To define the prevalence of non-sustained tachyarrhythmias and bradyarrhythmias in patients with the m.3243A>G mitochondrial genotype and a previously defined, profile, associated with ‘high sudden-death risk’.
Patients at high risk of sudden death because of combinations of ventricular hypertrophy, mitochondrial encephalopathy, lactic acidosis and stroke-like episodes family phenotype, epilepsy or high mutation load, due to the m.3243A>G mutation, were identified from a mitochondrial cohort of 209 patients.

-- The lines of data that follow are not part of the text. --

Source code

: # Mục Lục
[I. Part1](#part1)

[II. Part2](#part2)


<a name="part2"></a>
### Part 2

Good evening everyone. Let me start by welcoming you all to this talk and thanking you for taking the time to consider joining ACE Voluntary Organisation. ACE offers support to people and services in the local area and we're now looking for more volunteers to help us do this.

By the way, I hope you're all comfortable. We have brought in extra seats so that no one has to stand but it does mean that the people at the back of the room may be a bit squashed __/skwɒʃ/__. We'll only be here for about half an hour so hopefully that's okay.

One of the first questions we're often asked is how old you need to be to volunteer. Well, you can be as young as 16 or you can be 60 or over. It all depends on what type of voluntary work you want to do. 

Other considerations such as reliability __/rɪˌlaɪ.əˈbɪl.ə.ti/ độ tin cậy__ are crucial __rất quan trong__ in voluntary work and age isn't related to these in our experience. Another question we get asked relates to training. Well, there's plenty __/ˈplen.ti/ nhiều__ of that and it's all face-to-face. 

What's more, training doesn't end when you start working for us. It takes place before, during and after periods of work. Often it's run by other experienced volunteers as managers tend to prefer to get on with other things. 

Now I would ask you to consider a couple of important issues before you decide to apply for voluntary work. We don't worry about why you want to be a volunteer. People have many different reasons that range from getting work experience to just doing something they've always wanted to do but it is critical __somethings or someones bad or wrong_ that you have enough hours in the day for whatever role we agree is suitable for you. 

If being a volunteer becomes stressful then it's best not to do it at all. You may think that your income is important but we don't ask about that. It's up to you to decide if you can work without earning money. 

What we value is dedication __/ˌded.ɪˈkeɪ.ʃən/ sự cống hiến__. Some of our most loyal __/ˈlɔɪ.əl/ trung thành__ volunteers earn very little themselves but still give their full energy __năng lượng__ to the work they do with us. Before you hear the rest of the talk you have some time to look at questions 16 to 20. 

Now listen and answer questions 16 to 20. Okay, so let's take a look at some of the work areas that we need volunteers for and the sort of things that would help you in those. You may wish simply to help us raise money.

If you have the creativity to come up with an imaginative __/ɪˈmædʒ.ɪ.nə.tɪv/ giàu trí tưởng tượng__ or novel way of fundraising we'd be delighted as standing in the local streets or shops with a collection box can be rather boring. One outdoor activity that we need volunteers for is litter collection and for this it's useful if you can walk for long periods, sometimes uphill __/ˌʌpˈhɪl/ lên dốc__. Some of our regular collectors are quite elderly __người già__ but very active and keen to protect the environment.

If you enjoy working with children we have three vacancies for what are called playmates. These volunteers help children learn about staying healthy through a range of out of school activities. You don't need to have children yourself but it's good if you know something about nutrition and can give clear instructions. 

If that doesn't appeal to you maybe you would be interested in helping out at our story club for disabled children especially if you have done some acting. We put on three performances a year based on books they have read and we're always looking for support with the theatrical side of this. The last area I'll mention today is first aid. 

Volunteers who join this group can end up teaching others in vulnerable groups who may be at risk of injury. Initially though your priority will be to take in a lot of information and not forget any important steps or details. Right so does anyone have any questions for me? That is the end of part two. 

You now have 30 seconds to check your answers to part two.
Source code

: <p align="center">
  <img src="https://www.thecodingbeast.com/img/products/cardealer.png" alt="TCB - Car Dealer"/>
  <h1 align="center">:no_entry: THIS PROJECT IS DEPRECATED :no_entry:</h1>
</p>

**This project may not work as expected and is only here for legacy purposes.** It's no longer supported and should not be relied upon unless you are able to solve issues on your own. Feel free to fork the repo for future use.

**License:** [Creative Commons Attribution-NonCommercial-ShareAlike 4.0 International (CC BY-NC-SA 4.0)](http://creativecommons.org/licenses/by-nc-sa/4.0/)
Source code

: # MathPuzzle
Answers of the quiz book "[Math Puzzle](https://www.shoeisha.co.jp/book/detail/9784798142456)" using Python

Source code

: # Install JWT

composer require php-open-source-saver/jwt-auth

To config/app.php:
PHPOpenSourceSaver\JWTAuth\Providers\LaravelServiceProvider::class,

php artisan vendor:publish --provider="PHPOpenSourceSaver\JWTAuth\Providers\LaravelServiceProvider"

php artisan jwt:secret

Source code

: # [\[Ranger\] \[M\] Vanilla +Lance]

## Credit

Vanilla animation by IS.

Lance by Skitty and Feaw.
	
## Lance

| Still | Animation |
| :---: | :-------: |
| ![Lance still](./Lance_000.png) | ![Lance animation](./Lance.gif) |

All recruited had serial ECG and echo assessments previously according to schedule, had an ECG-loop recorder implanted and were followed for as long as the device allowed. Devices were programmed to detect non-sustained brady- or tachy-arrhythmias. This provided comprehensive rhythm surveillance and automatic downloads of all detections to a monitoring station for cardiology interpretation. Those with sinus tachycardia were treated with beta-blockers and those with ventricular hypertrophy received a beta-blocker and ACE-inhibitor combination.Nine consecutive patients, approached (37.2±3.9 years, seven males) and consented, were recruited. None died and no arrhythmias longer than 30s duration occurred during 3-year follow-up. Three patients reported palpitations but ECGs correlated with sinus rhythm. One manifest physiological, sinus pauses >3.5 s during sleep and another had one asymptomatic episode of non-sustained ventricular tachycardia.
Despite ‘high-risk’ features for sudden death, those studied had negligible prevalence of arrhythmias over prolonged follow-up. By implication, the myocardium in this genotype is not primarily arrhythmogenic. Arrhythmias may not explain sudden death in patients without Wolff-Parkinson-White or abnormal atrioventricular conduction or, it must require a confluence of other, dynamic, proarrhythmic factors to trigger them.